== Extract ==
Hello, guys. I have moved back to my birthplace, Jacksonville Florida. Hurricane Matthew is closing in, and several people have already lost their lives. There are 123 shelters and 2,334 people are in them.
Hurricane Matthew is blasting eastern Florida's Space Coast, and is poised to deliver a punishing combination of storm surge flooding, rainfall flooding, and destructive winds in northeast Florida, Georgia, South Carolina, and southern North Carolina into the weekend. Some areas near the coast in Georgia and South Carolina may see flooding comparable to last October's event.
Wind gusts as high as 107 mph have been clocked at Cape Canaveral, Florida, prompting a rare NWS "extreme wind warning", as the hurricane's western outer eyewall scrapes the Space Coast.
Matthew's precarious track in which the eyewall may scrape the coast with destructive hurricane-force winds will spread north through Saturday along the northeast Florida coast, Georgia coast, and parts of the South Carolina coast.

== Recorded information ==
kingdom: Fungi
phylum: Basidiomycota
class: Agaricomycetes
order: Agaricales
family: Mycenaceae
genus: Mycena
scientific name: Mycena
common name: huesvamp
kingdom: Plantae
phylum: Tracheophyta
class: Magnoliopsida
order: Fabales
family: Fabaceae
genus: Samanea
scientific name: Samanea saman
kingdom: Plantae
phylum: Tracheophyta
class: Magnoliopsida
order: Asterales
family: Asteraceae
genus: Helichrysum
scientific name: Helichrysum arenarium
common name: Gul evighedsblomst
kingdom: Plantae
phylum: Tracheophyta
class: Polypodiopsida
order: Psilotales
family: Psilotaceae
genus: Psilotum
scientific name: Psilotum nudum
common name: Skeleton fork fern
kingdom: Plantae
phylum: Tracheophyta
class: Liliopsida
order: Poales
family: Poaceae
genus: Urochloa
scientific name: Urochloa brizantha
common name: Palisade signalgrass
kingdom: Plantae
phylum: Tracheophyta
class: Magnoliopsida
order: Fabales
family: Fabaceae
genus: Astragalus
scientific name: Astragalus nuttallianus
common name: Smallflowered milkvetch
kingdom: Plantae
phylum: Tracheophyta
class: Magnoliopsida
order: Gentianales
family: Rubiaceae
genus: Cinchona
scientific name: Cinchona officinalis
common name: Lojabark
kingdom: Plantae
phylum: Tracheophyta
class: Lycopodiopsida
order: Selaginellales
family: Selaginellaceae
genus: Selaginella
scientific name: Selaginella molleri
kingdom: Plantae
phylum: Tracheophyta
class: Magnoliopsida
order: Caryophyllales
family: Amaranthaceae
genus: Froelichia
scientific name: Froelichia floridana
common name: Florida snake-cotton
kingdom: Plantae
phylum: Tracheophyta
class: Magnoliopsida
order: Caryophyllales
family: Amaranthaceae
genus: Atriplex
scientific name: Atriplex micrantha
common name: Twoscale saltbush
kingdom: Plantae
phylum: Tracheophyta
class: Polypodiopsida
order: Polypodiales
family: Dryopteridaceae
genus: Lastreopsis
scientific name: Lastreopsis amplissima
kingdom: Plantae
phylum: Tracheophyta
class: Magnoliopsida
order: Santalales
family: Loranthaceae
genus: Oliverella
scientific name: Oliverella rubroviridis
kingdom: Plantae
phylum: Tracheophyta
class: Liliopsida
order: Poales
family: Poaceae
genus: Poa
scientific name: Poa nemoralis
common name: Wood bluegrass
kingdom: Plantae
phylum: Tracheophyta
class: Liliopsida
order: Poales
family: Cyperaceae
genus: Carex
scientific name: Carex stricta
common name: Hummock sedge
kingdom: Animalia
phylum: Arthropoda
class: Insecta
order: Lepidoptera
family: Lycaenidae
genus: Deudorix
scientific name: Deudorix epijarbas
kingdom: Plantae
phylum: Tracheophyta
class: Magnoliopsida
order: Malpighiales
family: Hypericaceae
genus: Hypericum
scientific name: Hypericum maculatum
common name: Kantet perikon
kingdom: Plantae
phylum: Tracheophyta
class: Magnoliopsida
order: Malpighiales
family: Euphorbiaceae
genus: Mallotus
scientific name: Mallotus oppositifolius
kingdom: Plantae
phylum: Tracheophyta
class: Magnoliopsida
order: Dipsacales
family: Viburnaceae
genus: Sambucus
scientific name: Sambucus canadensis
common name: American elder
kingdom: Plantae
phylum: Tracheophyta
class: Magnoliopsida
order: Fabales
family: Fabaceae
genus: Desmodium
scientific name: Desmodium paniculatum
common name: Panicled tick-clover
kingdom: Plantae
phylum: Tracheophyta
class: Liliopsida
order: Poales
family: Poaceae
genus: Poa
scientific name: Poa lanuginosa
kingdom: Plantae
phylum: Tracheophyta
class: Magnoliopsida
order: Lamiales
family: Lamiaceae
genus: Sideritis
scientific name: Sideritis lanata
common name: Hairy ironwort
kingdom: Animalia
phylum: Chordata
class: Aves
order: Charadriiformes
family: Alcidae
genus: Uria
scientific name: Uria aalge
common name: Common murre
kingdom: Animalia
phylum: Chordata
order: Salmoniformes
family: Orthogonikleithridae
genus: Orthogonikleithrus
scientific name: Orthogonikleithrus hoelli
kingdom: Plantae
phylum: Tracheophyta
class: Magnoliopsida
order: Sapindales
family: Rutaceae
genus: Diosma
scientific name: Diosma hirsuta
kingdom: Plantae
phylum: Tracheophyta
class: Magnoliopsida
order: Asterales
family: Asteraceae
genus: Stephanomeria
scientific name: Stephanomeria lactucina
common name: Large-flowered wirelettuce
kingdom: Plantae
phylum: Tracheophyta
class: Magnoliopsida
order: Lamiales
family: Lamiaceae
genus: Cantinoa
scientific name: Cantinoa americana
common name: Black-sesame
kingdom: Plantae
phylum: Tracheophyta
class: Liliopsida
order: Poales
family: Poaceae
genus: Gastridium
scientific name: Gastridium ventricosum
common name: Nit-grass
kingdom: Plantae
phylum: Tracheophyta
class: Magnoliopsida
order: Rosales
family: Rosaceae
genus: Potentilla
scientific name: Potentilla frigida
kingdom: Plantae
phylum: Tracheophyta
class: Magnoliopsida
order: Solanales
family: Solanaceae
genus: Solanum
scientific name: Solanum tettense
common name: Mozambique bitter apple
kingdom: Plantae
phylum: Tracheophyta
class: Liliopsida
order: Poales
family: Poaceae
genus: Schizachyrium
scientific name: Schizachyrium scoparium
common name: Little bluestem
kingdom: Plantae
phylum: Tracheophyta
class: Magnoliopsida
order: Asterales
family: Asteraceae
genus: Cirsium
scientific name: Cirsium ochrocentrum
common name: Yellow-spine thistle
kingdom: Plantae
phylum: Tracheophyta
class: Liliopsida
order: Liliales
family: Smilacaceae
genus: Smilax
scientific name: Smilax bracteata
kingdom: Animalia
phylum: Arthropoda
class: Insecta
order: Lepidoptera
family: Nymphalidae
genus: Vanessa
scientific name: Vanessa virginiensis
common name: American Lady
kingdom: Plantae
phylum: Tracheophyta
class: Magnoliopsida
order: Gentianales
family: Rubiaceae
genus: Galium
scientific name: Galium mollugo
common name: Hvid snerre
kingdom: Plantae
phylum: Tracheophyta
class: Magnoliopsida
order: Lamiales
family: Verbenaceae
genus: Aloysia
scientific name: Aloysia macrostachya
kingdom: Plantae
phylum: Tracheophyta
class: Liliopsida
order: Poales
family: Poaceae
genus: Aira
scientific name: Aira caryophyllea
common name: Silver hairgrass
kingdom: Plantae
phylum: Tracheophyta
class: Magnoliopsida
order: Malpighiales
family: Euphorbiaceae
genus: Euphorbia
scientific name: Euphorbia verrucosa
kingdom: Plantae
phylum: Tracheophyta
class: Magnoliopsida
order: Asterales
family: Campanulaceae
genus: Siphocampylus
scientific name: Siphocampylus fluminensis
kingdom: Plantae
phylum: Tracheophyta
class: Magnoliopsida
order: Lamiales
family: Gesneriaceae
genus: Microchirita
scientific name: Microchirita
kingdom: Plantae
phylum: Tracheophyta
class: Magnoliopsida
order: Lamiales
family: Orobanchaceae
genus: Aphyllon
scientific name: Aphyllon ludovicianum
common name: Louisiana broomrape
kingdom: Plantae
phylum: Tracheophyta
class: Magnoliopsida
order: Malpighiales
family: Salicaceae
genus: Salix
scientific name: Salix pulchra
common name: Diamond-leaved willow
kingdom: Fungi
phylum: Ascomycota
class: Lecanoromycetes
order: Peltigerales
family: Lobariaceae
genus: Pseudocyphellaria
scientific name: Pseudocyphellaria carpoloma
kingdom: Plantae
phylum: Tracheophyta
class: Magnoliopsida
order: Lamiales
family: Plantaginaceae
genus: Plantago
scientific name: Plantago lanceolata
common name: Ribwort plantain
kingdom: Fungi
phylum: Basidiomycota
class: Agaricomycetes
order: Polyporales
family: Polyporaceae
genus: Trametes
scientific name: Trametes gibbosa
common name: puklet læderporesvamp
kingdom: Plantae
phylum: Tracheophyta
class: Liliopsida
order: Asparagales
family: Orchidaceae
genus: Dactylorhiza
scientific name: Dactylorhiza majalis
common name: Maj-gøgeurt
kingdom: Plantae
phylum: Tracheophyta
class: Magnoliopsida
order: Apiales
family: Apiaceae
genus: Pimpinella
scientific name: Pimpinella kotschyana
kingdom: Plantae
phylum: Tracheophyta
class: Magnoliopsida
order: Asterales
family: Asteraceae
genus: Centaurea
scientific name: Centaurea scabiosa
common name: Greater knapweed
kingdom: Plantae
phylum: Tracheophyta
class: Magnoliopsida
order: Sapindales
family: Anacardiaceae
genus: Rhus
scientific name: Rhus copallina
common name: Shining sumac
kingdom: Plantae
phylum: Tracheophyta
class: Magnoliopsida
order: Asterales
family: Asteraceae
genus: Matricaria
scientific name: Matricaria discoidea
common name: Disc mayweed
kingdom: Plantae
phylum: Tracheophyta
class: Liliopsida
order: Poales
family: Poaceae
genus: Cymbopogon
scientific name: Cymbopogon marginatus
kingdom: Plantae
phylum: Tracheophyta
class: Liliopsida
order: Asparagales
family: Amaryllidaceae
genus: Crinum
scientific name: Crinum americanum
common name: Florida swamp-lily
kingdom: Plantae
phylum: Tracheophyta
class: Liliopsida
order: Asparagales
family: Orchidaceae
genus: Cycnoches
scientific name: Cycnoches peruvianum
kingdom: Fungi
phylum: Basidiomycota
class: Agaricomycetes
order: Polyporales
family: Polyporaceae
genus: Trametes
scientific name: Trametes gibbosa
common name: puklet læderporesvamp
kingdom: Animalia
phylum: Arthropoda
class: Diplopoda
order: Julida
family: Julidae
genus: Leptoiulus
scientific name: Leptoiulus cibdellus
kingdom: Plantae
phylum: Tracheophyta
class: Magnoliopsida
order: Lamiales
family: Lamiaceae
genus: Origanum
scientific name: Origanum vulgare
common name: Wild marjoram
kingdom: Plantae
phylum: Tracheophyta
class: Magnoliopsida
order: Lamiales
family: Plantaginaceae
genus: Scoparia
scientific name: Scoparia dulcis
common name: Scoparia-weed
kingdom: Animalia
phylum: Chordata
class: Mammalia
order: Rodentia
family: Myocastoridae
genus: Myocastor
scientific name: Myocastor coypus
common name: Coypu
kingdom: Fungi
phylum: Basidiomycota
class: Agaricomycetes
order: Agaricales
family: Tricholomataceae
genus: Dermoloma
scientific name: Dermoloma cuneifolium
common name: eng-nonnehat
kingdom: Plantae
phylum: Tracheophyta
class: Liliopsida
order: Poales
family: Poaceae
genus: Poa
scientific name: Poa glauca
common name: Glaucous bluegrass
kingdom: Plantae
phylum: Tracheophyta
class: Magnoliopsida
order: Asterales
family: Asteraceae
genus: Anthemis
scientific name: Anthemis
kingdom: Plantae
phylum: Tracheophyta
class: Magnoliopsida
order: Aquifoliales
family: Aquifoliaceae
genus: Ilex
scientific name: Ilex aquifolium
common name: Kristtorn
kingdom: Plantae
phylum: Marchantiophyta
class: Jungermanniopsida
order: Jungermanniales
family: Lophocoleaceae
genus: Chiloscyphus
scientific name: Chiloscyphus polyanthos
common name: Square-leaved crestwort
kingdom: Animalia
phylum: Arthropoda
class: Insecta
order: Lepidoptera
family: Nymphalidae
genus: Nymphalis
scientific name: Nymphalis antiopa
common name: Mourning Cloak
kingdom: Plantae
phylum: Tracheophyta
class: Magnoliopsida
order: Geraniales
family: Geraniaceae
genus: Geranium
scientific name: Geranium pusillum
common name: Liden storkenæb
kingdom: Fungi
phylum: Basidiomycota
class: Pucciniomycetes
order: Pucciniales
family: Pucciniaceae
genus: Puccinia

== Exercise ==
Can you reproduce the Hurricane Matthew post word for word, everything from "Hello, guys. I" down to "are in them."? The records have no connection to the Hurricane Matthew post.

== Task answer ==
Hello, guys. I have moved back to my birthplace, Jacksonville Florida. Hurricane Matthew is closing in, and several people have already lost their lives. There are 123 shelters and 2,334 people are in them.